Intervention de Alain Bruneel

Séance en hémicycle du mardi 2 novembre 2021 à 15h00
Projet de loi de finances pour 2022 — Plan de relance ; plan d'urgence face à la crise sanitaire

Photo issue du site de l'Assemblée nationale ou de WikipediaAlain Bruneel :

Nous sommes réunis pour discuter des crédits de la mission "Plan de relance" , c'est-à-dire pour examiner le deuxième volet du plan de relance prévu sur deux ans. En 2020, le groupe GDR n'avait pas voté les crédits de cette mission ; nous serons cohérents avec nos arguments de l'an passé et ne les voterons pas non plus cette année.

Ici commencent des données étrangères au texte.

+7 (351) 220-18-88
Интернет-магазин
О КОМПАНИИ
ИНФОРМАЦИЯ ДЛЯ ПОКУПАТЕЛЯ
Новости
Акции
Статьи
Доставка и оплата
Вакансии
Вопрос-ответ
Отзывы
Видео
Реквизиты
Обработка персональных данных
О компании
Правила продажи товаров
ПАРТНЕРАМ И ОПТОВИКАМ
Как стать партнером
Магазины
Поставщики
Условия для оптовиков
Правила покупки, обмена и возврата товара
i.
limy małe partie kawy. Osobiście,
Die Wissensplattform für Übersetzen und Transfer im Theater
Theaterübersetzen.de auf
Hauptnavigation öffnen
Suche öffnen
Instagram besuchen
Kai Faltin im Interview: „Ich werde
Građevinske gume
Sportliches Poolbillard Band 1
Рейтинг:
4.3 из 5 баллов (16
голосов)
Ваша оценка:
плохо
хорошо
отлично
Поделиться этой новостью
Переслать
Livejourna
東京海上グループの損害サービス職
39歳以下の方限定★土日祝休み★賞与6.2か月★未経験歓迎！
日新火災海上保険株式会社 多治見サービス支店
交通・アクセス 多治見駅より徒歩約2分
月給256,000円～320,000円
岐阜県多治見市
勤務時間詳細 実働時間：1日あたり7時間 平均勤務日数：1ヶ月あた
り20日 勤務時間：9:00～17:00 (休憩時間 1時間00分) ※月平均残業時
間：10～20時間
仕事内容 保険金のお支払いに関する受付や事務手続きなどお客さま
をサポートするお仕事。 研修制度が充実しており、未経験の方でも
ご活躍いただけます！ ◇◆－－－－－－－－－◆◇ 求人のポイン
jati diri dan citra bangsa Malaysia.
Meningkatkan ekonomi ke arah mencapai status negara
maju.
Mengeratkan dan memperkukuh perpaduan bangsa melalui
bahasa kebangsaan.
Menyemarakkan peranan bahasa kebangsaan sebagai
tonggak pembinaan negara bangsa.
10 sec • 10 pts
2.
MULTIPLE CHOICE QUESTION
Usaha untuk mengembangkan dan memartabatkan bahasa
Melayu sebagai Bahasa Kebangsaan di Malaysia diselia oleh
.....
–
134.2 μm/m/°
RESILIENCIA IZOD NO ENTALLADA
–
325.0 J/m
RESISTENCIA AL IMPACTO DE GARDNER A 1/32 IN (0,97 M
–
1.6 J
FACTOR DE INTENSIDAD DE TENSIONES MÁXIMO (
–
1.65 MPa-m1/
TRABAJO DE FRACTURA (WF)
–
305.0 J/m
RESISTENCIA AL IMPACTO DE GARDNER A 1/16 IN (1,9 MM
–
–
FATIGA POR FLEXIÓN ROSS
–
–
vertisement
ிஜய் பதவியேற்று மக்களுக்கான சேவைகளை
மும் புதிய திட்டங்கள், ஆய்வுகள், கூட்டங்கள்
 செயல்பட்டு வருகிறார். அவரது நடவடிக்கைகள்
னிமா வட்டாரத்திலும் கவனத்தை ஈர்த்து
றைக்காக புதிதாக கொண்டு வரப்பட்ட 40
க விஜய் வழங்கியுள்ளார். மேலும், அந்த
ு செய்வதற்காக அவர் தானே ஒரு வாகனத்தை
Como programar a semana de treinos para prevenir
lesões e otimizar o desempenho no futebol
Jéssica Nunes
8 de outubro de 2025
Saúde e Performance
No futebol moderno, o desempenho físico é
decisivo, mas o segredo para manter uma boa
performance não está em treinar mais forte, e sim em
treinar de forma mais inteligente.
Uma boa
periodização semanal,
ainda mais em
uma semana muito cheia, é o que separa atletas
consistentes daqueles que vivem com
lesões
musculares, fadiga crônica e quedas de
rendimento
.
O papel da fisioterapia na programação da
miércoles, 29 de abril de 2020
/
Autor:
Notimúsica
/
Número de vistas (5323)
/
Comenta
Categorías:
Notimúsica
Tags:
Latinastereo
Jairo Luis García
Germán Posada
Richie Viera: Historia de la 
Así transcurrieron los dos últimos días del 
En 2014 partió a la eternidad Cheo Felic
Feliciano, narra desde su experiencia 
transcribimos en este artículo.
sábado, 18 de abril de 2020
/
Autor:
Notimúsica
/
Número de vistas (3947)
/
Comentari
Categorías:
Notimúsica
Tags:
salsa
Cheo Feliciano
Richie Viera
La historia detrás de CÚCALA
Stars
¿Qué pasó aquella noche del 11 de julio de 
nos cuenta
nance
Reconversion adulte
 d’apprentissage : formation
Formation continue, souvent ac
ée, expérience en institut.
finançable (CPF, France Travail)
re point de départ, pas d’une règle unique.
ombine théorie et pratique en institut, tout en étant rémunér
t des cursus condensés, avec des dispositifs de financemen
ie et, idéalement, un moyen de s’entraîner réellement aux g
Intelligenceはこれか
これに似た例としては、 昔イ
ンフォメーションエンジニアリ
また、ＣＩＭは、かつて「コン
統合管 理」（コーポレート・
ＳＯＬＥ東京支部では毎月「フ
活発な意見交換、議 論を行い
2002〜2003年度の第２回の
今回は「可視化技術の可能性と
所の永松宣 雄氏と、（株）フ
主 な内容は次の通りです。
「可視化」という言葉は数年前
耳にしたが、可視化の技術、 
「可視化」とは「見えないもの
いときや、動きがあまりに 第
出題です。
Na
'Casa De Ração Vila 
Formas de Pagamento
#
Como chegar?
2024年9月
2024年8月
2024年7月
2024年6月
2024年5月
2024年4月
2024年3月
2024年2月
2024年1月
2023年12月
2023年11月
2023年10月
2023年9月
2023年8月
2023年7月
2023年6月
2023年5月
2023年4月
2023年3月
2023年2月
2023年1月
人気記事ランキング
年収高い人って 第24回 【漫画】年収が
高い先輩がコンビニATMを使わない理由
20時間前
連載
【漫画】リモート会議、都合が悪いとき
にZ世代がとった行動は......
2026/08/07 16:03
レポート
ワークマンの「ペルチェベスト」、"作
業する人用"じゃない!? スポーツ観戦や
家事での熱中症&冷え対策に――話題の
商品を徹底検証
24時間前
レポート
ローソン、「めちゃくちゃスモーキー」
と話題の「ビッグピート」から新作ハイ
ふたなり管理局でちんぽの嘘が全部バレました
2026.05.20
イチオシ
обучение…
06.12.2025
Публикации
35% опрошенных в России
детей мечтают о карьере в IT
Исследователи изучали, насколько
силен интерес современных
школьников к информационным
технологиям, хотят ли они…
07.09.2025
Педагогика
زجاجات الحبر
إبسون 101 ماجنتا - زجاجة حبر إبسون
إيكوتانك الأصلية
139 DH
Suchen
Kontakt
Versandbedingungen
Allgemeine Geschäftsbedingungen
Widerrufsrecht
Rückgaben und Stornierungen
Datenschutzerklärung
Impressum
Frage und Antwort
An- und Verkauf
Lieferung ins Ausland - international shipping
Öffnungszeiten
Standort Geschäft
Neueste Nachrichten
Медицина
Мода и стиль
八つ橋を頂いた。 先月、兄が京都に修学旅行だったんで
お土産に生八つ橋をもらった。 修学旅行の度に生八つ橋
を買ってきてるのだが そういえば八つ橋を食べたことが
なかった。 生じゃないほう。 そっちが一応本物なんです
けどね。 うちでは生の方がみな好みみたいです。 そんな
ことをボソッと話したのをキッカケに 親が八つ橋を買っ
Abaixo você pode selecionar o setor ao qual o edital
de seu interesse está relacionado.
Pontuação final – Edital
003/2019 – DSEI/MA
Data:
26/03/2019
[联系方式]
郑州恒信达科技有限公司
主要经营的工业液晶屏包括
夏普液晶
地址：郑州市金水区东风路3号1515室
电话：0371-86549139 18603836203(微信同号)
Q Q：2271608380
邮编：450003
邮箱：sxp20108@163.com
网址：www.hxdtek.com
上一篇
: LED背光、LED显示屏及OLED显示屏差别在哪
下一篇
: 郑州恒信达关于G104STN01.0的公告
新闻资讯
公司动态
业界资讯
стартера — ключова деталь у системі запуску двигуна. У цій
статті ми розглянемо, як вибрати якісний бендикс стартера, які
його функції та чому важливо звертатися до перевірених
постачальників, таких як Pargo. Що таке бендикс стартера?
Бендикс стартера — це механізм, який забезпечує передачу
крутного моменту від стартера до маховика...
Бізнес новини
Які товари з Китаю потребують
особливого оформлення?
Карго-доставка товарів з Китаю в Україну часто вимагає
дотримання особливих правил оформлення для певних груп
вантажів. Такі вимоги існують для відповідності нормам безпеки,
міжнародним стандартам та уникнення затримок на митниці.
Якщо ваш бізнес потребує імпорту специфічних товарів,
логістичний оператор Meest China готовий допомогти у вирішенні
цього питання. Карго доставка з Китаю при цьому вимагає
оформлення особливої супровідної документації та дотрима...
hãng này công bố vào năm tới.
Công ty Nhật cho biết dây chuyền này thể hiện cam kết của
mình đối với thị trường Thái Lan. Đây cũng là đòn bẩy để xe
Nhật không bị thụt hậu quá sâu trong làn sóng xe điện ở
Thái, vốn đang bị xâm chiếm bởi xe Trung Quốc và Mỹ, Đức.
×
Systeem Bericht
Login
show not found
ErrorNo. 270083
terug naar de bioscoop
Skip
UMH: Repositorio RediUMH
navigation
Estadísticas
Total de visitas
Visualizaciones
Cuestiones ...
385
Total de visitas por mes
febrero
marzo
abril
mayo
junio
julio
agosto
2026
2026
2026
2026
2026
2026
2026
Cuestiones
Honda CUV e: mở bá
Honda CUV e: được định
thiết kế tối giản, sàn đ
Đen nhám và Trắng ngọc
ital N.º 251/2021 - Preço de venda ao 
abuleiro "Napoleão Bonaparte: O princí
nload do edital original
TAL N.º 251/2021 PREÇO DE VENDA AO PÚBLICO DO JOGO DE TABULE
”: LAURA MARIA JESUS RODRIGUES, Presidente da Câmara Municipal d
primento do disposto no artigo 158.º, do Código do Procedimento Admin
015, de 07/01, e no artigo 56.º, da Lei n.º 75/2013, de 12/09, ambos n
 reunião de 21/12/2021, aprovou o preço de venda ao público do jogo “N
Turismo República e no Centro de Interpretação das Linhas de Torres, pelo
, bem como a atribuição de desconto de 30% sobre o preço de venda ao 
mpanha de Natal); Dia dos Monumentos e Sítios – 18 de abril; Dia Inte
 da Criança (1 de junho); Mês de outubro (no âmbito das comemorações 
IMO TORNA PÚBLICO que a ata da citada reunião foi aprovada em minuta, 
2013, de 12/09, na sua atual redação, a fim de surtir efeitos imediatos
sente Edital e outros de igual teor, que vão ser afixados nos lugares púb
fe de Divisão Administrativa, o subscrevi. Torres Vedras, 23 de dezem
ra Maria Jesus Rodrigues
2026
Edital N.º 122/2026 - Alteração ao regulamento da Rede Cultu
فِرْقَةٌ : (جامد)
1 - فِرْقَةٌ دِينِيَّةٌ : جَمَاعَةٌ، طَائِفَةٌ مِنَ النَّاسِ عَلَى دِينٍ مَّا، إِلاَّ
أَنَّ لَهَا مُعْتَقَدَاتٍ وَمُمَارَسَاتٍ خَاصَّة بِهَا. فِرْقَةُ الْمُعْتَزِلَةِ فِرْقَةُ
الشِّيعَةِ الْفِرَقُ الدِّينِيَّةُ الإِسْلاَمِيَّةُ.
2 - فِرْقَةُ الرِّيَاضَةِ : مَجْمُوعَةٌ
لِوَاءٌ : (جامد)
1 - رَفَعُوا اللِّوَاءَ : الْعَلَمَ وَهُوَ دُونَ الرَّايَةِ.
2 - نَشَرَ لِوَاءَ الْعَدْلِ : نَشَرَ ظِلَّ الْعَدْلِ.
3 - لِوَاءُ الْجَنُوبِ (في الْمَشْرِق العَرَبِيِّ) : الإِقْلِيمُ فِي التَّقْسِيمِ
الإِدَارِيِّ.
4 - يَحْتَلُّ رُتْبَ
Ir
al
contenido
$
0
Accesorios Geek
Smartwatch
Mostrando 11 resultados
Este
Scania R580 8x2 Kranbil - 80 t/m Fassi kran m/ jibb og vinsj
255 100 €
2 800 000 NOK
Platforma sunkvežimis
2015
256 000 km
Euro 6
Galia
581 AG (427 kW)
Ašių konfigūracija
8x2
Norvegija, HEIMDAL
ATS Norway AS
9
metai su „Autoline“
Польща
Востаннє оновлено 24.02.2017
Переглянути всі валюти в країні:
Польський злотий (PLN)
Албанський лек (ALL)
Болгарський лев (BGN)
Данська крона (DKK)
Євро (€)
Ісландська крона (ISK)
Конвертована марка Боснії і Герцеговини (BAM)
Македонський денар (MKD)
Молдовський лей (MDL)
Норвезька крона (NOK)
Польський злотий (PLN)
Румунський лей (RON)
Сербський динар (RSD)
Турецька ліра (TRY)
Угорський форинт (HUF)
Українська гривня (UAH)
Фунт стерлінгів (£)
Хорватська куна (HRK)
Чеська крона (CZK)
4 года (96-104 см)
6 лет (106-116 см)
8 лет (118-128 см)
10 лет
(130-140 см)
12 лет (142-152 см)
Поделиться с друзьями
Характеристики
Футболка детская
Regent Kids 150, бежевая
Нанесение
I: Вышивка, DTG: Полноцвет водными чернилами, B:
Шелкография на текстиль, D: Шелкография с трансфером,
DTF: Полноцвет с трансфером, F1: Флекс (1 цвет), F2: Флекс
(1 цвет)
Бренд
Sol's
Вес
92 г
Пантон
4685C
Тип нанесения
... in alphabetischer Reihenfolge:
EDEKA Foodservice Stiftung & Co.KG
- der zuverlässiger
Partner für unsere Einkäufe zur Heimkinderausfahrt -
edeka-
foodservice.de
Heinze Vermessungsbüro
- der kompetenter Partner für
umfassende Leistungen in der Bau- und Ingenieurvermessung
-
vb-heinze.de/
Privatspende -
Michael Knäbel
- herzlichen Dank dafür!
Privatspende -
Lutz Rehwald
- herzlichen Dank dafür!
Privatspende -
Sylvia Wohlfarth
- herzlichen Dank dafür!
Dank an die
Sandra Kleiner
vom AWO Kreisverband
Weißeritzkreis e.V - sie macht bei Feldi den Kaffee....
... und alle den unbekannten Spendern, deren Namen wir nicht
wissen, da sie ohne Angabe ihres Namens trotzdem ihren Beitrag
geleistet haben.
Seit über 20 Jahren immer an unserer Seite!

Annoncé en grande pompe l'année dernière avec le fameux chiffre de 100 milliards d'euros, ce plan de relance est loin d'avoir rempli ses promesses ; de fait, son chiffrage était assez trompeur.

La raison est simple : en accordant des coupes franches dans les impôts de production, pour plus de 20 milliards d'euros en deux ans, vous avez tout de suite limité les marges du fameux plan de relance. Vous essaierez, bien sûr, de faire croire que baisser les impôts de production des entreprises, c'est de la relance. Or c'est faux, et archifaux ! L'OFCE a montré récemment que le multiplicateur de la baisse des impôts de production était égal à 0,3. L'effet de relance est donc plus que limité. Pire, la mesure profitera avant tout aux grandes entreprises, qui en payaient relativement plus. Ainsi, les deux tiers de son bénéfice sont captés par 3 % des entreprises, essentiellement financières. Ce chèque en blanc n'aura donc aucun effet réel sur l'économie ou la réindustrialisation.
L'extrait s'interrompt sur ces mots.